I'm planning on replacing my old second hand Oracle with a brand new DB but I'm worried I may miss the auto foam steamer thingy. I also like the grind and tamp, but on the other hand with the DB I actually get to use a decent grinder. That's the main reason for the change anyway.

Has anyone done this move and what did you make of it?


----------



## Headgoboomboom (Apr 21, 2013)

Why not just use the Oracle with another grinder?


----------



## Beanbag (Apr 12, 2017)

Headgoboomboom said:


> Why not just use the Oracle with another grinder?


because I want make use of the 35% off code and replace the machine with a brand new one. I was considering another oracle


----------



## Mrboots2u (May 10, 2013)

Beanbag said:


> because I want make use of the 35% off code and replace the machine with a brand new one. I was considering another oracle


Is it just for you, as you can tamp and dose and steam milk = if so get a DB

Are other going to use it and need the automation = if so , get a oracle ( i wouldnt spend the cash on the newer one )


----------



## Beanbag (Apr 12, 2017)

It's just for me in the office. My colleague may also use it to steam milk for hot chocolate but she's a quick learner!


----------



## itn (Jul 6, 2008)

I purchased a 2nd hand oracle. But had a few issues with it tamping and polishing. Plus dose was way too high at 26g. I did adjust the screw which holds the fan and did manage to get it down to 20g. But cant seem to crack the polishing and tamping adjustments. It seems to leave the fan indentation on the grinds in the PF.

I have recently got delivery of a niche grinder and got myself a new tamper so just been using that with the oracle now.


----------



## Mrboots2u (May 10, 2013)

Beanbag said:


> It's just for me in the office. My colleague may also use it to steam milk for hot chocolate but she's a quick learner!


If you can be arsed with another grinder at work then get a db


----------



## Dylan (Dec 5, 2011)

Is your old Oracle broken? Why are you replacing if you want the same thing?


----------



## Beanbag (Apr 12, 2017)

Dylan said:


> Is your old Oracle broken? Why are you replacing if you want the same thing?


It's not broken. I bought it secondhand to test drive it. I appears to work well but I do not know it's history. It's in reasonable cosmetic order. I like it, a lot, so considered buying a new one so I can treat it well and look after it. But, I am now considering a DB as I have a spare Compak E5 that I can make use of.


----------



## Dylan (Dec 5, 2011)

The idea of replacing a working Oracle with a new one for no other reason than having something in marginally better condition seems awfully wasteful to me. But each to their own.

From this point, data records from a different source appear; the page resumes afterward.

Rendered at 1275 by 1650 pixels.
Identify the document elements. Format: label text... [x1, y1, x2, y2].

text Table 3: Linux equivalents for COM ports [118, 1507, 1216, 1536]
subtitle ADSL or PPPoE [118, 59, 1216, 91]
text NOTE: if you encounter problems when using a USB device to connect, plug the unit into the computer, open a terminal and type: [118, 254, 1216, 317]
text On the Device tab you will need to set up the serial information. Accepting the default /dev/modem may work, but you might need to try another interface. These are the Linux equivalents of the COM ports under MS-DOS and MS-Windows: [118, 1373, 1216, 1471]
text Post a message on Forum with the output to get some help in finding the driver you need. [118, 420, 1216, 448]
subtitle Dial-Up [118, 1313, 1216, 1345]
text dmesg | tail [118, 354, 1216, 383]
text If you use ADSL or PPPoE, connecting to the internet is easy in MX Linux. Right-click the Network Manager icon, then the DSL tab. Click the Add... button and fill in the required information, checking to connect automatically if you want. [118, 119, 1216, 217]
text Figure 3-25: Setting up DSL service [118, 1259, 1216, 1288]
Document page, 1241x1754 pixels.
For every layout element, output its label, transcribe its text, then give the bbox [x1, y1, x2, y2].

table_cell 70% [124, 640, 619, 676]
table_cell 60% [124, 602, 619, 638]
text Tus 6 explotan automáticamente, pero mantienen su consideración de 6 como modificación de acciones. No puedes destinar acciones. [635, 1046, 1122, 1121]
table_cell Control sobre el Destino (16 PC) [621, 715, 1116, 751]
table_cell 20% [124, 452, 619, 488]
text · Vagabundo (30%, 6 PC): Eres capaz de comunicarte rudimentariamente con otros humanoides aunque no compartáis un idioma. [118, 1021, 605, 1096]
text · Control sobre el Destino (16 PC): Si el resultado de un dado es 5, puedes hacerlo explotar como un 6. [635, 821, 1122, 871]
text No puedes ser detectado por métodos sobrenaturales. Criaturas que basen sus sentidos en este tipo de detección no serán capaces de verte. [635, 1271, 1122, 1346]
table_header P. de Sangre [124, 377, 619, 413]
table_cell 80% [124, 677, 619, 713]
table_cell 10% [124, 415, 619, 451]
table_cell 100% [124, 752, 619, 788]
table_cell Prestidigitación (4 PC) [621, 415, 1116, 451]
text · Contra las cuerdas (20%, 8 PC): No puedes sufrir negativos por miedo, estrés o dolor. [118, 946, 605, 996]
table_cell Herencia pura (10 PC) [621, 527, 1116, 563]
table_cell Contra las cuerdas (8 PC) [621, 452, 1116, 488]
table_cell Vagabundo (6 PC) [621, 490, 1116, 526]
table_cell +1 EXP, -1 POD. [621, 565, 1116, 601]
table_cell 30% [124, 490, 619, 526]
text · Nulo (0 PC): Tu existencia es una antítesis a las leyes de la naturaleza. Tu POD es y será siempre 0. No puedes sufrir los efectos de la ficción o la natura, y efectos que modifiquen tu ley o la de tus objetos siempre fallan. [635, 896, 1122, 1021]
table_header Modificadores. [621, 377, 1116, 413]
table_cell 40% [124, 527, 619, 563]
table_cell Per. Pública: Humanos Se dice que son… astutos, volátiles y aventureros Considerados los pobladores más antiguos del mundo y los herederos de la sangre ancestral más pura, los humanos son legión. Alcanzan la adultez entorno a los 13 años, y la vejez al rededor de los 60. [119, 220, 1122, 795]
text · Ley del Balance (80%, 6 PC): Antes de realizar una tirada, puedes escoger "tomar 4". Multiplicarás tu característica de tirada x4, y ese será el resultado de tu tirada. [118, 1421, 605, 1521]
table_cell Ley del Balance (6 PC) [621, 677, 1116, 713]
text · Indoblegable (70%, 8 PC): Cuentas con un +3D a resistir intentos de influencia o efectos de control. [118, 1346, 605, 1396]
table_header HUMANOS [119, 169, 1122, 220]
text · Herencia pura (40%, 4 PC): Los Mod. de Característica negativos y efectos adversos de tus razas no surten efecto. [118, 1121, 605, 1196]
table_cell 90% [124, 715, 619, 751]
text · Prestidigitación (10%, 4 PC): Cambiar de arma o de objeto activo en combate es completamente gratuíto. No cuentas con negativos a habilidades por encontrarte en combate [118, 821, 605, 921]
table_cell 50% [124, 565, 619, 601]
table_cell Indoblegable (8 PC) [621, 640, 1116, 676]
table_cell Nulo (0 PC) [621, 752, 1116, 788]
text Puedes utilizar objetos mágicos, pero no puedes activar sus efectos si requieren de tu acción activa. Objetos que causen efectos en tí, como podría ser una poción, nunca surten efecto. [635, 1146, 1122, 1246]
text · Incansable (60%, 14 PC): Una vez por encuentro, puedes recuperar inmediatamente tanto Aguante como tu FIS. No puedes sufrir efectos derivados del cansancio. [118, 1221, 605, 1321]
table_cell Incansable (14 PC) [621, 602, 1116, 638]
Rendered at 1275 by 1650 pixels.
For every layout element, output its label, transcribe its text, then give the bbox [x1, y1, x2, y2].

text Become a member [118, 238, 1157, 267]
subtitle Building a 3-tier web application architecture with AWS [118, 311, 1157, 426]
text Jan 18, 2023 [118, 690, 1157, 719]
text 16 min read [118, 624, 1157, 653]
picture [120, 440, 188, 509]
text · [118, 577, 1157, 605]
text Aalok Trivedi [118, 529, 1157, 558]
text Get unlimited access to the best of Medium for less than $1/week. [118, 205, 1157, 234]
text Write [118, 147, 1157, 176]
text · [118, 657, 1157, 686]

A DB with a separate grinder would be a worthy upgrade of it is the extra features/better coffee you are after.


----------



## GerryM (Feb 6, 2016)

Beanbag said:


> I'm planning on replacing my old second hand Oracle with a brand new DB but I'm worried I may miss the auto foam steamer thingy.
> 
> Has anyone done this move and what did you make of it?


I've had both machines, in my experience the auto milk steaming on the Oracle is a poor substitute for steaming milk manually on the DB and one if the reasons I moved away from the Oracle.

The inbuilt grinder limits the potential of the Oracle which I got around by owning an additional stand alone grinder.

For convenience the Oracle wins, for the best coffee and microfoam a stand alone grinder and the DB win hands down ( assuming you get a decent grinder of course!)


----------



## Beanbag (Apr 12, 2017)

GerryM said:


> I've had both machines, in my experience the auto milk steaming on the Oracle is a poor substitute for steaming milk manually on the DB and one if the reasons I moved away from the Oracle.
> 
> The inbuilt grinder limits the potential of the Oracle which I got around by owning an additional stand alone grinder.
> 
> For convenience the Oracle wins, for the best coffee and microfoam a stand alone grinder and the DB win hands down ( assuming you get a decent grinder of course!)


I've bought the DB, and will run it alongside a Compak E5.

Cheers.







)


----------